Industry in this area had been confined, initially to the Bentley Flour Mill that was a water powered mil placed alongside the River Tame. With the canals came new industry and wharves on the west bank of the canal. Apart from Bentley Furnaces and mines, a separate mine was developed at Deepmoor, worked by John Bagnall and Sons, ironmasters of Goldshill and Goldsgreen.
Both Bentley and Deepmoor were to use locomotives on their tramways that linked with the canal. Bentley Furnaces was purchased by the Chillington Iron Company and one of their 3ft 3in gauge locomotives came to be used there. The Deepmore iron and coal mines shut down in 1883 and the Bagnall Tramway was dismantled. Chillington gave up their Bentley property in 1884, but then John Adams worked the mines through to 1888 or 1889. After this time only a little mining, on a small scale,was carried on in this district.

Between Deepmoor Wharf and Bentley was a stone quarry known as Pouk Hill that was operated from the 1870's by William Davis. He made a 2ft gauge tramway from the quarry to a wharf on the canal that brought crushed stone down to the boats. There was a steam locomotive, from 1898, called MARY, which brought the wagons of stone down to the canal.

By 1919 Davis had given up the quarry and a new firm, the Bentley Granite and Brick Works Ltd, was formed to continue operations there. South of Deepmoor another mine was established during the 1870's by T Thompson, called Bradford Colliery. This mine was placed near to the canal and also had a wharf to load coal. During 1876 dispute developed that concerned the coal mined underground. One group of solicitors chose to take photographs underground of the workings in question. A local photographer, Frederick Brown, went down the mine and used oxyhydrogen light (limelight) as a source of illumination. This was believed at the time to be one of the first examples, if not the first, of photography in a coal mine.

With the decline of the local mining industry from the start of the twentieth century, the branch might have closed and suffered the same fate as the Gospel Oak and Monway branches, which were filled in. For the Ansons there was a new role to supply water to Walsall Corporation,s new power station at Birchills. Work was started on this project in 1914 and the original station started generating in 1916, but was not considered complete un till 1922, when the official inauguration took place.
A pumping station was erected beside the Ansons Branch on the towpath side and this pumped water up to the Birchills Power Station. After use in the power station the remaining water flowed into the Wolverhampton Level. This duty became an important means re-circulating water off between the Walsall and Wolverhampton levels of the BCN. Two Mather and Platt circulating pumps were installed in the Ansons Pumping Station. They were capable of delivering 7,400 gallons of water per minute. So much water was passed along this route that the BCN pumping engines at the top of Birchills Locks were stopped and eventually scrapped.

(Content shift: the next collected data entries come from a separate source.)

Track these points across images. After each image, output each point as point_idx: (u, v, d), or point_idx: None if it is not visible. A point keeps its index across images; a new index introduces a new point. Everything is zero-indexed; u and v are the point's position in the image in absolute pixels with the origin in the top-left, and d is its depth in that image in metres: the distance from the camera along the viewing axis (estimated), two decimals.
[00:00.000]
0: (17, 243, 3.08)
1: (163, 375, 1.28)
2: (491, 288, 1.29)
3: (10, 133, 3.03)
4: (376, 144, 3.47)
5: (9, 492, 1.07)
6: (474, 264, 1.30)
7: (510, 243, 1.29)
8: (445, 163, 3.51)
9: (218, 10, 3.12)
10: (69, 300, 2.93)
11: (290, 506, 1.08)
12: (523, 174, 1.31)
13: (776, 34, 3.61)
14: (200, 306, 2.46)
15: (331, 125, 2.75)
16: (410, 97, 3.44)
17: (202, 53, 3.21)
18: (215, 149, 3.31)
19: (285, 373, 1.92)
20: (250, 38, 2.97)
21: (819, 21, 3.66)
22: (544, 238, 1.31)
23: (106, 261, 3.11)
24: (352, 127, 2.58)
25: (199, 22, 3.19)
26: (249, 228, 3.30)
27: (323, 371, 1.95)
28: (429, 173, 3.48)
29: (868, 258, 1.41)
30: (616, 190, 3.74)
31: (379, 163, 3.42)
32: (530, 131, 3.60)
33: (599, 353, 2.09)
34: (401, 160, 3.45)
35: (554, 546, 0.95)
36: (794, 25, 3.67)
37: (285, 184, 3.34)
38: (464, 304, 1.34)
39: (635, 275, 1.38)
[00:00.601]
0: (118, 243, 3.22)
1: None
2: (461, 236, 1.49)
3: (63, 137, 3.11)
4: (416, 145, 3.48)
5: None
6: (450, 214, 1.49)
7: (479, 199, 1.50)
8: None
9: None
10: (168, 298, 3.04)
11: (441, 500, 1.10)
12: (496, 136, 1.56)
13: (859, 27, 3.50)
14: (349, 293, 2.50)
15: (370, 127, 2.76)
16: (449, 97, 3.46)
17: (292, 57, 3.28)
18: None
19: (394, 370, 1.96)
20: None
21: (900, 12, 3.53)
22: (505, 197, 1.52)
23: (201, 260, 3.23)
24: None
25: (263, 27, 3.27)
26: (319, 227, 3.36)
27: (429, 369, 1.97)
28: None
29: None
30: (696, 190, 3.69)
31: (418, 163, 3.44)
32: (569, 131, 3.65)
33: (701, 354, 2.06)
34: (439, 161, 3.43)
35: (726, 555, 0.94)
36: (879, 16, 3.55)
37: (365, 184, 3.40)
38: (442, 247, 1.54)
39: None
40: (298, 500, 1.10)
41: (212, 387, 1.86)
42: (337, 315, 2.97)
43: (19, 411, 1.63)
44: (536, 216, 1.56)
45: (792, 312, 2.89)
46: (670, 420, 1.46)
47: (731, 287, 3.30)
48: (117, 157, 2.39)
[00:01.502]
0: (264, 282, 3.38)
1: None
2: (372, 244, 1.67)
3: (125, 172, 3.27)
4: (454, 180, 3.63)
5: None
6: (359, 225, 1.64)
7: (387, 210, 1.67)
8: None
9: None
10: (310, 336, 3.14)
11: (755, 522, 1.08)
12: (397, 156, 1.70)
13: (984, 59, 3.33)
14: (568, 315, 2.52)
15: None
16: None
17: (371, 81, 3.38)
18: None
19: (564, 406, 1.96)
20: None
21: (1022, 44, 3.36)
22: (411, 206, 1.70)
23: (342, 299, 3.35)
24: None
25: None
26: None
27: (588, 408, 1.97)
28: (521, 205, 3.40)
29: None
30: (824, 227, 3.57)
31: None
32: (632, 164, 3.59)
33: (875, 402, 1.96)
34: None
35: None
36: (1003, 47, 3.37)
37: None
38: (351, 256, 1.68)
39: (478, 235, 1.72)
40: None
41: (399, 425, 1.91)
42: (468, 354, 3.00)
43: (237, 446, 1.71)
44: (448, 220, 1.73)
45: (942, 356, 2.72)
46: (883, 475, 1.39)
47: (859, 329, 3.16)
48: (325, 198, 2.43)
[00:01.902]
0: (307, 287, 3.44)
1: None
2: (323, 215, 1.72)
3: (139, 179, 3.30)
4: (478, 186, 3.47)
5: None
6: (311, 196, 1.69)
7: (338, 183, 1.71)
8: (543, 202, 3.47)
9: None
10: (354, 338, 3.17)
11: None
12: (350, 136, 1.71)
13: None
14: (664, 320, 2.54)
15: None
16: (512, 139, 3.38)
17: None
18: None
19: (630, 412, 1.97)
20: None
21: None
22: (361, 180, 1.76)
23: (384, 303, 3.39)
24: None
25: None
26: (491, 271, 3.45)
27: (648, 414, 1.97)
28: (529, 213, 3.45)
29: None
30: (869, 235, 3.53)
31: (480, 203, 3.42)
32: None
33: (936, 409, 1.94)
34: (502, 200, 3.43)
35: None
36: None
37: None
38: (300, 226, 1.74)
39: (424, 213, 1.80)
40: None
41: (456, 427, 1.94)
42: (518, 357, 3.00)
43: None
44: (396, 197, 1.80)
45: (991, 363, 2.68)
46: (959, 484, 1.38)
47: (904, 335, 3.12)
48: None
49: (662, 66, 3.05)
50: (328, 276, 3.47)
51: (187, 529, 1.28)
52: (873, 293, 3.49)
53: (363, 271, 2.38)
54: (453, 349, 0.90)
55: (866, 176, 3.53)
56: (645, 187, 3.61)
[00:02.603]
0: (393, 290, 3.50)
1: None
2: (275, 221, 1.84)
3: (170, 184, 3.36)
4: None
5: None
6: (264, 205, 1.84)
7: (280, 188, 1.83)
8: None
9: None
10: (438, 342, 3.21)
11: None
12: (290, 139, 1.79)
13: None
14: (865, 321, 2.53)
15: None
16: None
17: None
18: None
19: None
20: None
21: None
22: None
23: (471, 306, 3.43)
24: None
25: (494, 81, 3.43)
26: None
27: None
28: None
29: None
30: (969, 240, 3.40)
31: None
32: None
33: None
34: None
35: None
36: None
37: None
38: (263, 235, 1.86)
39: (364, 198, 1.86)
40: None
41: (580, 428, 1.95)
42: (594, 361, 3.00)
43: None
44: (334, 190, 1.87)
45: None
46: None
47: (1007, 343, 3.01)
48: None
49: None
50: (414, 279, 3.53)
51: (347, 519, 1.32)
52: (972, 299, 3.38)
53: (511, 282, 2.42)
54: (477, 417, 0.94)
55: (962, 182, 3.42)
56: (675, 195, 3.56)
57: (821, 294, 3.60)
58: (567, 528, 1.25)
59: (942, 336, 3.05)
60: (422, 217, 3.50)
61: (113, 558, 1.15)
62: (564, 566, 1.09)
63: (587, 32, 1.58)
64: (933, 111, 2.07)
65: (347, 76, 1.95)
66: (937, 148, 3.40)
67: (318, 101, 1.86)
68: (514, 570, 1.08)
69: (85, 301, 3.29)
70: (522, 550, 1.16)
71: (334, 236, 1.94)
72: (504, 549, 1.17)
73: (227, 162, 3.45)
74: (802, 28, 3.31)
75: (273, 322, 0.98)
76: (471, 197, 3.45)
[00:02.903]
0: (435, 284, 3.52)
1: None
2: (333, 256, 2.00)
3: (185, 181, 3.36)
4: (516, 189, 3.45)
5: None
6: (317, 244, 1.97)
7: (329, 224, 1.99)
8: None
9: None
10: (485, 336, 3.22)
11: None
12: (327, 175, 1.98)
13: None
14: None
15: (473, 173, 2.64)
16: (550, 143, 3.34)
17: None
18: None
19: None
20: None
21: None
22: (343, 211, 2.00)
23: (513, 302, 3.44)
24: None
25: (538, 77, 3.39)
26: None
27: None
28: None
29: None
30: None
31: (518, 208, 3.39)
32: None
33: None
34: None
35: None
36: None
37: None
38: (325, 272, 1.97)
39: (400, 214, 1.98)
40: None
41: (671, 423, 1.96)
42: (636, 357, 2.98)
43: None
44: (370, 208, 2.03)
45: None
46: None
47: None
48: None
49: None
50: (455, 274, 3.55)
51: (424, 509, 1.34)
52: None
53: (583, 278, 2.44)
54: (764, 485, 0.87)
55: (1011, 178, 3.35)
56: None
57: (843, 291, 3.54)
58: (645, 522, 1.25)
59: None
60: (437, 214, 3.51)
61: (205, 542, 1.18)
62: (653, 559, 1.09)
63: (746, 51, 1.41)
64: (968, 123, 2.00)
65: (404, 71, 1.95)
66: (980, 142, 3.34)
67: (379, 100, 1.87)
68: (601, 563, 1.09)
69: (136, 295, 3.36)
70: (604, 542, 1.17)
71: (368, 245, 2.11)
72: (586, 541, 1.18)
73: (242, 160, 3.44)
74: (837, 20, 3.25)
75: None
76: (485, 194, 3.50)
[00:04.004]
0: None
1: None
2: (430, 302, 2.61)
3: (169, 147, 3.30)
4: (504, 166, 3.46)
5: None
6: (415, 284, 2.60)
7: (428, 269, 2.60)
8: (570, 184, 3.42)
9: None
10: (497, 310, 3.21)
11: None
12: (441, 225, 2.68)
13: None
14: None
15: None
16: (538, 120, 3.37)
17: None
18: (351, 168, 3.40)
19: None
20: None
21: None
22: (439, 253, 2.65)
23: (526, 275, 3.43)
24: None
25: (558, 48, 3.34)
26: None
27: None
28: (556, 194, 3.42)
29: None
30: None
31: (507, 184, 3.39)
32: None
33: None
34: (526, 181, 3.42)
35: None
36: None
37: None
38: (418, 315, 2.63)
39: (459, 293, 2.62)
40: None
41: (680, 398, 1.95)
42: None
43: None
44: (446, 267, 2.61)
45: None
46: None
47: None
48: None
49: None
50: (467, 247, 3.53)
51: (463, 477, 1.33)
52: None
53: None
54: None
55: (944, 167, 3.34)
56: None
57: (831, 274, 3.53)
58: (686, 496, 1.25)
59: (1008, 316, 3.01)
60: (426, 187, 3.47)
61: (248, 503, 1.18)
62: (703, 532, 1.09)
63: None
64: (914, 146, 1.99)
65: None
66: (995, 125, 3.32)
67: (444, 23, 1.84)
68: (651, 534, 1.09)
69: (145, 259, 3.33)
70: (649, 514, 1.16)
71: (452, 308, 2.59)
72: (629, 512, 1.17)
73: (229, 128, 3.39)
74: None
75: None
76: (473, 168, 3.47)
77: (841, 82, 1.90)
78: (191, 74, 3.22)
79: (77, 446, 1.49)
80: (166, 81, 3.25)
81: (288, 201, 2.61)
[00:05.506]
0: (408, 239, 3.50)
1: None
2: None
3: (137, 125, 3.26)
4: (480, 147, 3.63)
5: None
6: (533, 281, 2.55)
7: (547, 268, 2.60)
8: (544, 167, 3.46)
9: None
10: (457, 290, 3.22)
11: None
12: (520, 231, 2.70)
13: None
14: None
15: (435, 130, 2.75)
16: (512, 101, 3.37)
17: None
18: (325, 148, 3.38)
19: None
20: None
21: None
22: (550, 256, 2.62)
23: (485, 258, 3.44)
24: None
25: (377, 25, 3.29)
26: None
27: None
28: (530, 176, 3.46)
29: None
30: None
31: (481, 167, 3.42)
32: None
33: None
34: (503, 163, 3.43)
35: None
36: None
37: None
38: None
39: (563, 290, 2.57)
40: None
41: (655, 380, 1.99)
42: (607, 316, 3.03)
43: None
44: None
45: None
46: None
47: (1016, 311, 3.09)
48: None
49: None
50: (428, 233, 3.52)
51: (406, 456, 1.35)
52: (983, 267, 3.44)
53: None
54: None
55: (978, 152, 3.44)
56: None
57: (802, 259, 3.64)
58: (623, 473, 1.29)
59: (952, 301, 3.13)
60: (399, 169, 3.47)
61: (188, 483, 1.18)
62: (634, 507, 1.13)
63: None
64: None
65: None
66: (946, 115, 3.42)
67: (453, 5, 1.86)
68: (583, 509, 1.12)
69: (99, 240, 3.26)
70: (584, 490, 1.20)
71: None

Birchills Power station passed into the ownership of the West Midlands Joint Electricity authority in 1927 and with the nationalisation of the generating industry in 1948 became the property of the British Electricity Authority. They commissioned a second and larger station, Walsall B, which started generating electricity in 1949.
The water supply aspect and the needs for maintenance craft to pass along it meant that when the M6 Motorway was constructed the canal was covered by perhaps a generous culvert for the motorway to pass overhead.
Walsall B remained in use until 1980, when the station closed. When generating ceased the water re-circulation also ceased. In the last thirty years the Ansons Branch has been in the slow decline to dereliction. Yet with the current concern for water supplies for the BCN network, the Ansons Branch may still have another role unless of course the decision is made to fill it in.